Tarefas |
**a.** Repita, por favor, o trecho do texto sobre o 11 de setembro de "Nosso escritório no" a "setembro de 2001.".
**b.** Liste os povos para os quais o texto sobre o 11 de setembro diz haver um porto seguro.

Texto selecionado |
====

9/11: Terrorismo globalizado

9/11: Terrorismo globalizado

Outono de 1979.

Nosso escritório no andar 69 da Torre II do World Trade Center, tinha uma vista privilegiada. A Estátua da Liberdade. Majestosa. As palavras eloqüentes da poetisa Emma Lazarus. “Dai-me os vossos cansados, vossos pobres, as vossas massas desejosas de respirar liberdade”. Mulher Judia. Família afluente. A voz da diáspora sefardita. A ponte de Brooklin. Caminho seguro para emigrantes de todas as raças, religiões, origens. Mais de 45% de população nascida fora dos Estados Unidos. Porto seguro para árabes, judeus, eslavos, chineses, caribenhos, latino-americanos e africanos. Mosaico de povos e culturas. Coexistindo pragmaticamente. Seduzidos pelo canto da sereia…

11 de setembro de 2001.

====

Dados registrados |
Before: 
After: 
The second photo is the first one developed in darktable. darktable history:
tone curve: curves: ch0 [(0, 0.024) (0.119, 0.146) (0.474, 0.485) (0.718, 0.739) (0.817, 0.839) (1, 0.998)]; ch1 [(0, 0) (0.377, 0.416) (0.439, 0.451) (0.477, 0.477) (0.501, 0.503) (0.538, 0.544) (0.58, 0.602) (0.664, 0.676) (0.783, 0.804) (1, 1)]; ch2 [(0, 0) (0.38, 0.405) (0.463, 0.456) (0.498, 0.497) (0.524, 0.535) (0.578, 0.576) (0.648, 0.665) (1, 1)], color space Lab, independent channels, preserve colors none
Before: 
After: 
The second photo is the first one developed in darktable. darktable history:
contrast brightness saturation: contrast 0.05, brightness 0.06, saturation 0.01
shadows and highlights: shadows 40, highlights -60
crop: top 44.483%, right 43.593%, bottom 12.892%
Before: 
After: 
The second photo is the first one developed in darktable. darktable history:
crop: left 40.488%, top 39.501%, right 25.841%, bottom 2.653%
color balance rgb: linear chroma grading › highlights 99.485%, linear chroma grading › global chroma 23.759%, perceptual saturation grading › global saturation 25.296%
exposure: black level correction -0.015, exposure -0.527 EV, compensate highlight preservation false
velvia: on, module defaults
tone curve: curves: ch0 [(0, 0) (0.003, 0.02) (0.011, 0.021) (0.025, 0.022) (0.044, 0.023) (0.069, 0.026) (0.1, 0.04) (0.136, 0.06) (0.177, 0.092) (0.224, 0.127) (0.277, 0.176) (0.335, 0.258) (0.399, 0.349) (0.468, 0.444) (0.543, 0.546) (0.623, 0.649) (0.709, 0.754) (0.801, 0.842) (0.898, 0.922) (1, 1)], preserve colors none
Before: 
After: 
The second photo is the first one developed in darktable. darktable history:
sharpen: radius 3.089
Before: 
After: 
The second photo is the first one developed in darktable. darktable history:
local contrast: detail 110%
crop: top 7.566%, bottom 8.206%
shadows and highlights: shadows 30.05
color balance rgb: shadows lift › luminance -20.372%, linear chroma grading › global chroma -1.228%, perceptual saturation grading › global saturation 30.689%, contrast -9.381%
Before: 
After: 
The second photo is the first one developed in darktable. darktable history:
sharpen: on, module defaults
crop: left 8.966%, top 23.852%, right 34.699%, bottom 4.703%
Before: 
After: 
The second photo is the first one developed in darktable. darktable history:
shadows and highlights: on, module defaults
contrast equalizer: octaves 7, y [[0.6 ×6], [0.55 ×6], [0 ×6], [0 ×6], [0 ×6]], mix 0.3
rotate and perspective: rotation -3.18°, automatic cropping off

====

Resultados |
**a.**
Nosso escritório no andar 69 da Torre II do World Trade Center, tinha uma vista privilegiada. A Estátua da Liberdade. Majestosa. As palavras eloqüentes da poetisa Emma Lazarus. “Dai-me os vossos cansados, vossos pobres, as vossas massas desejosas de respirar liberdade”. Mulher Judia. Família afluente. A voz da diáspora sefardita. A ponte de Brooklin. Caminho seguro para emigrantes de todas as raças, religiões, origens. Mais de 45% de população nascida fora dos Estados Unidos. Porto seguro para árabes, judeus, eslavos, chineses, caribenhos, latino-americanos e africanos. Mosaico de povos e culturas. Coexistindo pragmaticamente. Seduzidos pelo canto da sereia…

11 de setembro de 2001.

**b.** árabes, judeus, eslavos, chineses, caribenhos, latino-americanos e africanos